1. Swift/SwiftUI Architecture Recommendations
Platform Choice: Native iOS ✅
Why Native:
- Best performance for data-heavy CRM
- Full access to iOS features (biometrics, contacts, notifications)
- SwiftUI is mature and production-ready (iOS 16+)
- Offline-first capabilities easier to implement
- Better for sensitive data handling
Why NOT Cross-Platform:
- Single platform requirement (iOS first)
- Native gives compliance advantages
- No need to compromise on UX
Recommended Architecture: MVVM + Clean Architecture
┌─────────────────────────────────────────────────────┐
│ Presentation │
│ ┌─────────────┐ ┌─────────────┐ ┌─────────────┐ │
│ │ Views │ │ ViewModels │ │ Router │ │
│ │ (SwiftUI) │ │ (ObsObj) │ │ (Coordinat) │ │
│ └─────────────┘ └─────────────┘ └─────────────┘ │
├─────────────────────────────────────────────────────┤
│ Domain │
│ ┌─────────────┐ ┌─────────────┐ ┌─────────────┐ │
│ │ Use Cases │ │ Entities │ │ Repositories│ │
│ │ │ │ (Models) │ │ (Protocols) │ │
│ └─────────────┘ └─────────────┘ └─────────────┘ │
├─────────────────────────────────────────────────────┤
│ Data │
│ ┌─────────────┐ ┌─────────────┐ ┌─────────────┐ │
│ │ Firebase │ │ Claude │ │ Local │ │
│ │ Service │ │ Service │ │ Cache │ │
│ └─────────────┘ └─────────────┘ └─────────────┘ │
└─────────────────────────────────────────────────────┘
Key SwiftUI Patterns
- State Management: Combine + ObservableObject
- Navigation: NavigationStack (iOS 16+)
- Data Flow: Single source of truth in ViewModels
- Dependency Injection: Protocol-based for testability
iOS Version Target
- Minimum: iOS 16.0
- Reason: NavigationStack, modern SwiftUI features
- Coverage: ~95% of active iPhones
2. Firebase Structure for Client Data
Why Firebase ✅
Advantages:
- Real-time sync built-in
- Offline persistence automatic
- Authentication included
- Cloud Functions for backend logic
- Good security rules system
- Scales automatically
Considerations:
- NoSQL requires careful data modeling
- Compliance certifications available (SOC 2, ISO 27001)
- Data residency options exist
Firestore Data Model
users/
{userId}/
profile: { name, email, settings }
subscription: { tier, expires }
clients/
{clientId}/
userId: string (owner reference)
basic: {
firstName, lastName, email, phone
address: { street, city, state, zip }
}
professional: {
company, role, industry
}
personal: {
birthday, anniversary
interests: []
family: { spouse, children: [] }
preferences: {}
}
notes: [] // Array of timestamped notes
tags: []
matchPreferences: {
excludeFromMatching: boolean
excludeClientIds: []
}
metadata: {
createdAt, updatedAt, lastContactedAt
}
communications/
{communicationId}/
userId: string
clientId: string
type: "email" | "newsletter" | "birthday"

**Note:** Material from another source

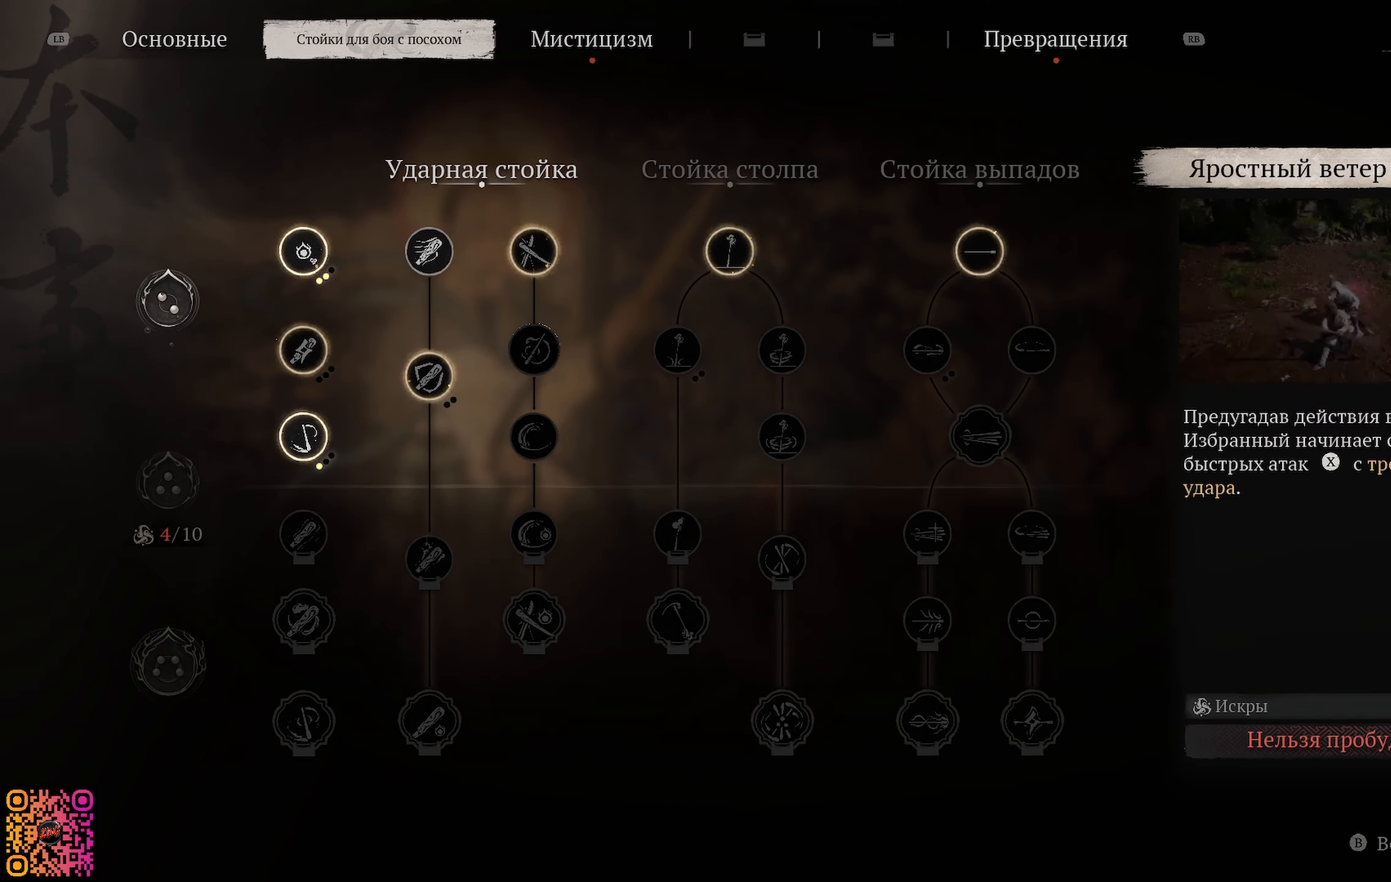
{"buttons": [], "left_stick": "center", "right_stick": "center", "events": [[134, "DPAD_LEFT", "down"], [284, "DPAD_LEFT", "up"]]}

status: "draft" | "approved" | "sent"
aiGenerated: {
content: string
generatedAt: timestamp
promptUsed: string
}
finalContent: string
sentAt: timestamp
matches/
{matchId}/
userId: string
client1Id: string
client2Id: string
aiReasoning: string
score: number
status: "suggested" | "approved" | "introduced" | "rejected"
introducedAt: timestamp
outcome: string
events/
{eventId}/
userId: string
clientId: string
type: "birthday" | "anniversary" | "followup" | "custom"
date: timestamp
recurring: boolean
reminderDays: number
lastTriggered: timestamp
Security Rules Strategy
// Firestore Security Rules (simplified)
rules_version = '2';
service cloud.firestore {
match /databases/{database}/documents {
// Users can only access their own data
match /clients/{clientId} {
allow read, write: if request.auth != null
&& resource.data.userId == request.auth.uid;
}
// Audit log - write only
match /auditLog/{logId} {
allow create: if request.auth != null;
allow read: if false; // Only via admin SDK
}
}
}
Offline Strategy
- Firestore Persistence: Enable by default
- Optimistic Updates: UI updates immediately
- Conflict Resolution: Last-write-wins for most fields
- Sync Indicator: Show pending changes to user
3. Claude AI Integration Approach
API Integration Architecture
┌─────────────┐ ┌─────────────┐ ┌─────────────┐
│ iOS App │────▶│ Firebase │────▶│ Claude API │
│ │ │ Functions │ │ │
└─────────────┘ └─────────────┘ └─────────────┘
│
API Key secured
in Cloud Functions
Why Cloud Functions Proxy:
- API key never on device
- Rate limiting and cost control
- Audit logging for compliance
- Can cache/optimize requests
Claude Use Cases & Prompts
1. Personalized Email Generation
System: You are a professional wealth advisor writing to a valued client.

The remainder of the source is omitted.